BEGIN
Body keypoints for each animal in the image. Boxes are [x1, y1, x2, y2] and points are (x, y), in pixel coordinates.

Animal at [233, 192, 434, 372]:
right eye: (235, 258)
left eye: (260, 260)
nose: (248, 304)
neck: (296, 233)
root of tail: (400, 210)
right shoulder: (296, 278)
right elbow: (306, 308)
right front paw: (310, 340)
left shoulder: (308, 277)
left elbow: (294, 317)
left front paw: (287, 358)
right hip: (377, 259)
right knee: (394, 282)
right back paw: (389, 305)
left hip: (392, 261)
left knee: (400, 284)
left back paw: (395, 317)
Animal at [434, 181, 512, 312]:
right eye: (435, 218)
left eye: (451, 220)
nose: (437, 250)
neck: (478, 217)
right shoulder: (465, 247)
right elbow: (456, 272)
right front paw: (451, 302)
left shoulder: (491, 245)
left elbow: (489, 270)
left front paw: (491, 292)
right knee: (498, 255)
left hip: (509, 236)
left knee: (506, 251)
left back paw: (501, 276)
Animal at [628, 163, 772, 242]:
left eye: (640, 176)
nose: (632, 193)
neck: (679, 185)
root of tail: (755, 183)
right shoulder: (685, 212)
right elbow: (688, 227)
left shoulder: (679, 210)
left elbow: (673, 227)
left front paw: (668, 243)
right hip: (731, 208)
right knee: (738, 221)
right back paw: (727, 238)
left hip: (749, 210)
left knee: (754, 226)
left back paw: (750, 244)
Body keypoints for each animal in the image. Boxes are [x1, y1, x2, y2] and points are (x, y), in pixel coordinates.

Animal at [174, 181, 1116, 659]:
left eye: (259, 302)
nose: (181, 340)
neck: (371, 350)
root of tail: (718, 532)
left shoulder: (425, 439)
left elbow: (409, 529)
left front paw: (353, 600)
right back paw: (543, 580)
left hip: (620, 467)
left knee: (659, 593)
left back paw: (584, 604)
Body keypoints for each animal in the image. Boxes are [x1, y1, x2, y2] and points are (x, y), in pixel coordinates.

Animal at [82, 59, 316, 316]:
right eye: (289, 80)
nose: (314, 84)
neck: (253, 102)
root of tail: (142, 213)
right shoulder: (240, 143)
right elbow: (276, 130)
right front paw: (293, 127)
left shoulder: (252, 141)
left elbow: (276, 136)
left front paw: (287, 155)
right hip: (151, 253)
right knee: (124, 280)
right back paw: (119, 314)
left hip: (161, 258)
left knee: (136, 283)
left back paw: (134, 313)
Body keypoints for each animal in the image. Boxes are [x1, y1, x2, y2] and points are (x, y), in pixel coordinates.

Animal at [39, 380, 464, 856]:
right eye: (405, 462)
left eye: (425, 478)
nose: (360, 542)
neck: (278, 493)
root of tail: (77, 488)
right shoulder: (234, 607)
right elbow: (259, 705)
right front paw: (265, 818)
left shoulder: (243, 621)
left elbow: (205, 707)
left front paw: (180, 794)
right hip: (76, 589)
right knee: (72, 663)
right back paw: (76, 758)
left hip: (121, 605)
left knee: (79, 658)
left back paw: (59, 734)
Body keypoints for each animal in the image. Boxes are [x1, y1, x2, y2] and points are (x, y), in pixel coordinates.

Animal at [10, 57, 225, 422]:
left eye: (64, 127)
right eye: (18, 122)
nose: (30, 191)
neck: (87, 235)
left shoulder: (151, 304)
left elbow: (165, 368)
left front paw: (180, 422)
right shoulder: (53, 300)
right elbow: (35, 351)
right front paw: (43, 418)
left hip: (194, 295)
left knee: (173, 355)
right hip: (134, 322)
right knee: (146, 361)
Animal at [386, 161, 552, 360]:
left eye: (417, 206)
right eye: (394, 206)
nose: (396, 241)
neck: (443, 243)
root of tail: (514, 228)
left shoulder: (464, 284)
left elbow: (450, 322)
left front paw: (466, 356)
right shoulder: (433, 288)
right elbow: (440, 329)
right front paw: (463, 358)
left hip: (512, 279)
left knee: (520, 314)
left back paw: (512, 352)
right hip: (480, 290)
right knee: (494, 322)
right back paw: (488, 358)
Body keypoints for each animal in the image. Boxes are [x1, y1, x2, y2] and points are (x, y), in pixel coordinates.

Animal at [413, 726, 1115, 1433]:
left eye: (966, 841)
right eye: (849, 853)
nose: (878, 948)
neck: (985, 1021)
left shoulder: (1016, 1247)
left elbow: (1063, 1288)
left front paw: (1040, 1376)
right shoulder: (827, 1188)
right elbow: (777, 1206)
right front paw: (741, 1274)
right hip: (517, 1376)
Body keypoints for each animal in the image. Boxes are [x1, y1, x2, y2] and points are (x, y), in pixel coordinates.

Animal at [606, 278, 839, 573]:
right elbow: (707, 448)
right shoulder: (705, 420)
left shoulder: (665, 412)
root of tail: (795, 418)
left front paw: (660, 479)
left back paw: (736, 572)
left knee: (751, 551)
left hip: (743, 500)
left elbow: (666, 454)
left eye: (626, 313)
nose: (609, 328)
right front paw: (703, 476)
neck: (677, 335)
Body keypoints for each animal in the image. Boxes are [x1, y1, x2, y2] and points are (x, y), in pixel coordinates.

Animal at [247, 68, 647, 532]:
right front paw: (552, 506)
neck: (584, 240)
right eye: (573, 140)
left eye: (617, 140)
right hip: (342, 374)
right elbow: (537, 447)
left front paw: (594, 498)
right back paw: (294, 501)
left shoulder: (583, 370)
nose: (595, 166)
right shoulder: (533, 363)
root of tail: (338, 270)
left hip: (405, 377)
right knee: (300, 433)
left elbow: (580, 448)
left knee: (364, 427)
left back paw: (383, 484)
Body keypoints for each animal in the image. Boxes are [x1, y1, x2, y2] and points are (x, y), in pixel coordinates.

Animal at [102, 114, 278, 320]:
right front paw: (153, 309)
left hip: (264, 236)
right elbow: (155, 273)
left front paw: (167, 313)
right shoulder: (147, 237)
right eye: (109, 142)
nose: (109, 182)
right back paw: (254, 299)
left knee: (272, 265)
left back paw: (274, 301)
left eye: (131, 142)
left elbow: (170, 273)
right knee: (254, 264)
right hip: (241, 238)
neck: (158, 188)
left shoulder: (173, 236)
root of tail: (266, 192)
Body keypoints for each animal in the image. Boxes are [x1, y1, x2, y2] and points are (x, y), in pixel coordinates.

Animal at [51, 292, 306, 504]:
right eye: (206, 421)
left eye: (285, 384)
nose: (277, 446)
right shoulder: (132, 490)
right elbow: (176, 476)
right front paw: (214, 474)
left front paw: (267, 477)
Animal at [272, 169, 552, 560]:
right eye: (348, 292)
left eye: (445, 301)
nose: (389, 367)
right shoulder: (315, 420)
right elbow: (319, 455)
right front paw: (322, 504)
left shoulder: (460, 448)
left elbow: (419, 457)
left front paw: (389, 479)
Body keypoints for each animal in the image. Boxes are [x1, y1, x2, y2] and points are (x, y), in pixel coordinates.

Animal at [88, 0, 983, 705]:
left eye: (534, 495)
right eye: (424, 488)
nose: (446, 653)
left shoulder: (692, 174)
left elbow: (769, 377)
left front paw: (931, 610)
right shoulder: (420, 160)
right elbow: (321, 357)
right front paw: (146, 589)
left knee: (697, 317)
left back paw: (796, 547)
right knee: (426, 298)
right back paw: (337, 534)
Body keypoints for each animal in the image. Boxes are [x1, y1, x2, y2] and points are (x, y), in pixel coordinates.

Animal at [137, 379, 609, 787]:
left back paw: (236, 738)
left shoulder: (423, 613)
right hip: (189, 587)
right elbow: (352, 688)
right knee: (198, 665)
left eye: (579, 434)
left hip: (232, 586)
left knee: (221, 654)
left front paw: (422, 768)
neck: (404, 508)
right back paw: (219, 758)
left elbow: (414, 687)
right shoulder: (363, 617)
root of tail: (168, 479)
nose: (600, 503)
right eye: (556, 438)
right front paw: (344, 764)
END
■ Exercise goal: Scan the listing above for the word "root" and copy every line that holds it.

■ Output below:
root of tail: (400, 210)
root of tail: (755, 183)
root of tail: (718, 532)
root of tail: (142, 213)
root of tail: (77, 488)
root of tail: (514, 228)
root of tail: (795, 418)
root of tail: (338, 270)
root of tail: (266, 192)
root of tail: (168, 479)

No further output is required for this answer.